For biomedical applications, any protective coating on Mg should be non-toxic and have an improved bioactivity [4]. The in vitro cell test results revealed poor cellular responses on the bare Mg. More importantly, a much lower number of cells were observed on the bare Mg compared to the coated Mg, and the cells exhibited very slow adhesion progress. The osteoblast adhesion on material surfaces involves various biological molecules that interact together in order to induce the signal transduction and consequently regulate the subsequent cell response [40]. However, the cell adhesion processes were hindered on the bare Mg because of the corrosion reactions, resulting in the hydrogen evolution and an increase in the pH. The cells exhibited better adhesion on the coated Mg, and the proliferation (P < 0.001) was significantly enhanced compared to the bare Mg.
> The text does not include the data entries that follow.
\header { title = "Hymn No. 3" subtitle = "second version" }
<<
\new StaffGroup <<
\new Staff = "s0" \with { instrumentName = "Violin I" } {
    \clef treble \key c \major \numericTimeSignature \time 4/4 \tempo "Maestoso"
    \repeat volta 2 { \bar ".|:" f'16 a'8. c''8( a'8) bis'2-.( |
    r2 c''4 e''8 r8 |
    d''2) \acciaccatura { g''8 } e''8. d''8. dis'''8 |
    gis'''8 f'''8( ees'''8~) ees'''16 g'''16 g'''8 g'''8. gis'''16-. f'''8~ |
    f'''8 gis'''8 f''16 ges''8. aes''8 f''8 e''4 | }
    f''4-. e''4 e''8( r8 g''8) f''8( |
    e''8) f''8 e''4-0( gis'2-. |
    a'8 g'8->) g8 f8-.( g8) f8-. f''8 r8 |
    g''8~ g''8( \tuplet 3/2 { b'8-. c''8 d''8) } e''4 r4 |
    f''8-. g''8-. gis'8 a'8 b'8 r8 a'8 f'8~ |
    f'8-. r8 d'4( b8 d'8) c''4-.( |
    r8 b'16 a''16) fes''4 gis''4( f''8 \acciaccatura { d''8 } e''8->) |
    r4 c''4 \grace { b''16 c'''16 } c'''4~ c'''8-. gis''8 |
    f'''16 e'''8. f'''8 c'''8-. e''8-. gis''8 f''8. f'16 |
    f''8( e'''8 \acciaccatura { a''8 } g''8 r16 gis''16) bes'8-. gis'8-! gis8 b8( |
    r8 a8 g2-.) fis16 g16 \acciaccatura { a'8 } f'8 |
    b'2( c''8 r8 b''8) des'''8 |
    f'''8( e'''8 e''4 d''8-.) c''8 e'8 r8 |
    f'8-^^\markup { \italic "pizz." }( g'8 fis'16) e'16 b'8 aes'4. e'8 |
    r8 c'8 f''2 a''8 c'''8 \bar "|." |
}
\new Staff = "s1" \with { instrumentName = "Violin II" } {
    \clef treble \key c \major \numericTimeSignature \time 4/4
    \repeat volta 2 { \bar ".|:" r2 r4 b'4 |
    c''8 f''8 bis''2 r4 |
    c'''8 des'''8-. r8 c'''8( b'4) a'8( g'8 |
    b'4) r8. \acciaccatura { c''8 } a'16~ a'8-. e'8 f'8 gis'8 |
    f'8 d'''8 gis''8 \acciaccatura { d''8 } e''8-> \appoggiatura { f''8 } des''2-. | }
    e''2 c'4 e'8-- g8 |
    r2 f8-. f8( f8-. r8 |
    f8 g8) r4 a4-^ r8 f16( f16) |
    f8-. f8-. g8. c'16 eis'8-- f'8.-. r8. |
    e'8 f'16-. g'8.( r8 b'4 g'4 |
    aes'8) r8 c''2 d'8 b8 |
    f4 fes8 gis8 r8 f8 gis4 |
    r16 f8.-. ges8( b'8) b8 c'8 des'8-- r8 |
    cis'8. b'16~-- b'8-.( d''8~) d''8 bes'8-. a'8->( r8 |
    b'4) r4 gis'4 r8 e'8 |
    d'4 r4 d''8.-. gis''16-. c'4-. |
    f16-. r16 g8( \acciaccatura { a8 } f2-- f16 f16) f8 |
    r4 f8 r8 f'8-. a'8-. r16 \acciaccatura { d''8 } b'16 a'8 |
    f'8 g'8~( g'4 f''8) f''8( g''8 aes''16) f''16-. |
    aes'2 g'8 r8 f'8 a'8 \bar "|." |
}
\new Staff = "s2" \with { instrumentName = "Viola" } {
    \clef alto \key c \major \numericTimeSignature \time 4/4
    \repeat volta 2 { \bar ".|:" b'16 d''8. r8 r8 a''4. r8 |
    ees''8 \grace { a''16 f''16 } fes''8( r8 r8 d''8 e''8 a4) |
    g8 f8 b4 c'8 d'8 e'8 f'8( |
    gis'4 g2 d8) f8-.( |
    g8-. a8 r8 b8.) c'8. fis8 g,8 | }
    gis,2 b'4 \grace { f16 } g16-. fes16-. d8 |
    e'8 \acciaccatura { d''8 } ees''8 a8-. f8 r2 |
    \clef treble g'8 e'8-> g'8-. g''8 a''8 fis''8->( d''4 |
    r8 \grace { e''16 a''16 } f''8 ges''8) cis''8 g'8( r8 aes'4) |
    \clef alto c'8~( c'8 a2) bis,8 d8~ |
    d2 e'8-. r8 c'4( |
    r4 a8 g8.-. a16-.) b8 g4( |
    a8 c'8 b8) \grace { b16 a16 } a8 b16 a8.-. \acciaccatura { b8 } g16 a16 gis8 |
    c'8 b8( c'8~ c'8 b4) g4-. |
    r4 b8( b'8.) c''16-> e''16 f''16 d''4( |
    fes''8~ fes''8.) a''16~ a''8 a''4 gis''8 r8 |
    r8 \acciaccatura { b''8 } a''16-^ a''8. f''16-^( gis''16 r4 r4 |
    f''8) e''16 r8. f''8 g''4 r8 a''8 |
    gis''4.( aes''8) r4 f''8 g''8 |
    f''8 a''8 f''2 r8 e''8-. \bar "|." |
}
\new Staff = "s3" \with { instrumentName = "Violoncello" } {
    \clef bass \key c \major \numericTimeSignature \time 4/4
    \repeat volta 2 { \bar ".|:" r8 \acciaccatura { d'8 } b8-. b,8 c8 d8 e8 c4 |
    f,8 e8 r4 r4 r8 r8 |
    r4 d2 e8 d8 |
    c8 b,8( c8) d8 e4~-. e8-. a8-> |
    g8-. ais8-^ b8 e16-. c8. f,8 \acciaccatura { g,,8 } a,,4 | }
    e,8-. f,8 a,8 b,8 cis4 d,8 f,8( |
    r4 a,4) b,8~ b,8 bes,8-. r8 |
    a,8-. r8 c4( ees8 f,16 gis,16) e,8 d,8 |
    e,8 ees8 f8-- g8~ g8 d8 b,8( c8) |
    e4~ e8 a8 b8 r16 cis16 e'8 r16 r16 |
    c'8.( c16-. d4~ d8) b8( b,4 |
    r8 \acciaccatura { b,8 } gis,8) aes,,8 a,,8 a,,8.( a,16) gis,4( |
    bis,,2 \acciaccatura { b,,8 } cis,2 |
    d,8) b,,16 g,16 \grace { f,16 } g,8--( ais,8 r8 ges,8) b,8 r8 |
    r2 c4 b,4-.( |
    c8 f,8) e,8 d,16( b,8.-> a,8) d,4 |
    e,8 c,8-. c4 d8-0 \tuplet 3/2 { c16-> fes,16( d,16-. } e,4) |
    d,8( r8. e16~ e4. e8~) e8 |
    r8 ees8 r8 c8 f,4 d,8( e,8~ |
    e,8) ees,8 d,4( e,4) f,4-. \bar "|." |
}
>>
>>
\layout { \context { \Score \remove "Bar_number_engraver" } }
Moreover, the HA coating exhibited a higher ALP activity level than the bare Mg (P < 0.001) and the MgF2 coating (P < 0.005). The cell proliferation was favorable even on the inert MgF2 coating layer because the Mg corrosion reaction was inhibited during the cell culturing. For the cell differentiation, the bioactivity of the surface material affected the ALP activity level in addition to the corrosion protection. A large number of reports have shown that the HA coating enhances the osteoblastic cell differentiation and expresses a high ALP activity [4143]. In this study, the HA coating with the MgF2 interlayer significantly improved the biocompatibility of Mg.
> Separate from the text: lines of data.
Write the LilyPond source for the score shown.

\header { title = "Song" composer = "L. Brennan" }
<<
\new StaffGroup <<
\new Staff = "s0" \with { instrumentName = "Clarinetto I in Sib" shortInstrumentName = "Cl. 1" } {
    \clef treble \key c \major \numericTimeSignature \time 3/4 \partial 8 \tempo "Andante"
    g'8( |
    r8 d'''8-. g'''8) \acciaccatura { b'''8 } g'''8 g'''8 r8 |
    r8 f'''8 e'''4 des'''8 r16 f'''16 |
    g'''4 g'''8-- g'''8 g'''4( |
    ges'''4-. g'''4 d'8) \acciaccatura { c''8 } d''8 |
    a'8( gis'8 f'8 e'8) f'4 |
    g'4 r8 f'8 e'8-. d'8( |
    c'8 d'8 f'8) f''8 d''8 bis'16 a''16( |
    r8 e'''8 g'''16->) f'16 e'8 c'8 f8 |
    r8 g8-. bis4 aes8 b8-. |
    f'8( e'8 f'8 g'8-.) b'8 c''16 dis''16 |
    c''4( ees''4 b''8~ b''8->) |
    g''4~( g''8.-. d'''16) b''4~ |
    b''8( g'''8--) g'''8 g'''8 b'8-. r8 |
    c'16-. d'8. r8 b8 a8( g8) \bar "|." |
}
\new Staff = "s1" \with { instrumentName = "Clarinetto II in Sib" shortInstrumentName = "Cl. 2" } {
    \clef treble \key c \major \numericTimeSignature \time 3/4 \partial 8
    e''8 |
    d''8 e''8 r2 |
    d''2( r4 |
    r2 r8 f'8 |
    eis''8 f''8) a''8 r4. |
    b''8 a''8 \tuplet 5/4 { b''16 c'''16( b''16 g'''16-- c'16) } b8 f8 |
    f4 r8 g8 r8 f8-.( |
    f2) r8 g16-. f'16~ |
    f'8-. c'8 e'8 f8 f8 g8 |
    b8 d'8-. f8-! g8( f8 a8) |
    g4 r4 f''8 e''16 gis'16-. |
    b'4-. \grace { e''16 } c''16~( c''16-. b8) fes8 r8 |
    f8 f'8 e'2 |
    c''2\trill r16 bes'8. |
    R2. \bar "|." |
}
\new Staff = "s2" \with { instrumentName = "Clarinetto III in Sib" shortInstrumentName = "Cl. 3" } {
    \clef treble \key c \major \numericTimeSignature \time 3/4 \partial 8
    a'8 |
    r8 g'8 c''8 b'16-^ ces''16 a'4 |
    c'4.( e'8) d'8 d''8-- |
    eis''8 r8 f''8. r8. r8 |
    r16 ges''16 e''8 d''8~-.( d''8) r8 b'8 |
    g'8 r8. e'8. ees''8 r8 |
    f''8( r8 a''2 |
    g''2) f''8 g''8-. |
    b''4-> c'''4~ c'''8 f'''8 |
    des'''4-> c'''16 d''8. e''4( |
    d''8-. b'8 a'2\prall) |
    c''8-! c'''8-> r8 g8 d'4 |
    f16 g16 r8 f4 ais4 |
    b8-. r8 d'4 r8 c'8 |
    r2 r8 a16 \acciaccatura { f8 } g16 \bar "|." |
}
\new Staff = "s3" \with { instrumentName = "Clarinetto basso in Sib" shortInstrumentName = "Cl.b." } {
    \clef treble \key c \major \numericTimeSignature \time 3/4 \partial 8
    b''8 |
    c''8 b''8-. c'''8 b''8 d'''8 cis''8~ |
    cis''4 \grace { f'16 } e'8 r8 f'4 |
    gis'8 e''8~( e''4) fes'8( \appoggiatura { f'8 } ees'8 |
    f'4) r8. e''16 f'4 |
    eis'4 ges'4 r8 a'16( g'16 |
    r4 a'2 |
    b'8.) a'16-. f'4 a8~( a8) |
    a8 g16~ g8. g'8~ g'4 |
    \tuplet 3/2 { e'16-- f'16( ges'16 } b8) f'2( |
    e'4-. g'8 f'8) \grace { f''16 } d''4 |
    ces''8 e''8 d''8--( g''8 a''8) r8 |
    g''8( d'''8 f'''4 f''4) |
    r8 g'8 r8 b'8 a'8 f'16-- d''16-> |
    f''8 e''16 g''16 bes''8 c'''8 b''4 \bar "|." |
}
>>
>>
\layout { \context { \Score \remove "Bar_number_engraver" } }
The animal test results clearly demonstrated the positive effects of the HA coating along with the MgF2 interlayer on the bioactivity of the Mg implant. After implantation for 4 weeks, the dimensions of the bare Mg implants changed in both the histological images and the micro-CT images. The implant thickness was partially reduced, and the original circular cross shape became irregular because of the in vivo Mg corrosion. In contrast, the morphology of the coated Mg implants was not much changed, indicating that the coating layers were effective in protecting the implants from the in vivo corrosion. The enhanced bioactivity that was observed in the in vitro cell tests was also validated by the in vivo tests. In the 3-dimensional micro-CT images, a larger bone-implant contact area was clearly observed for the coated specimens. Furthermore, a higher BIC ratio was measured based on the histological images, thus confirming that the HA coating enhanced the bone tissue responses to the implant. The bioactive HA coating layer can also increase the bone-implant interaction and create better bone contact [43, 44]. The above in vitro and in vivo results ascertained that the HA coating with the MgF2 interlayer significantly reduced the Mg corrosion and improved the biocompatibility. Finally, it is of note that the HA and the MgF2 layers are not perfectly inert in the SBF solution or in animal body. They are just relatively stable compared to the Mg substrate, so that after some period of time, they are supposed to be absorbed leading to the exposure of Mg substrate. Rapid biodegradation of Mg initiates at the moment of coating layer absorption and the absorption period is proportional to the thickness of HA coating layer. Further studies are needed to verify the influence of the HA coating thickness on the Mg corrosion initiation time.

5 Conclusions

The HA coating with the MgF2 interlayer was formed using a fluoride conversion coating technique and a subsequent aerosol deposition method. These coatings significantly improved the corrosion resistance and the bioactivity of Mg. The coating layers were uniform, dense and strongly adhered to the Mg substrate without any post treatment. The double coating layer effectively reduced the Mg corrosion rate and prevented the formation of any by-products in the SBF solution. The in vitro cell tests revealed that the coating significantly enhanced the cellular responses and the surface bioactivity. The in vivo results also demonstrated that the coating provided good in vivo corrosion protection and improved the bone responses. These results suggested that coating Mg with HA and the MgF2 interlayer is a promising approach that increases its potential as a biodegradable implant.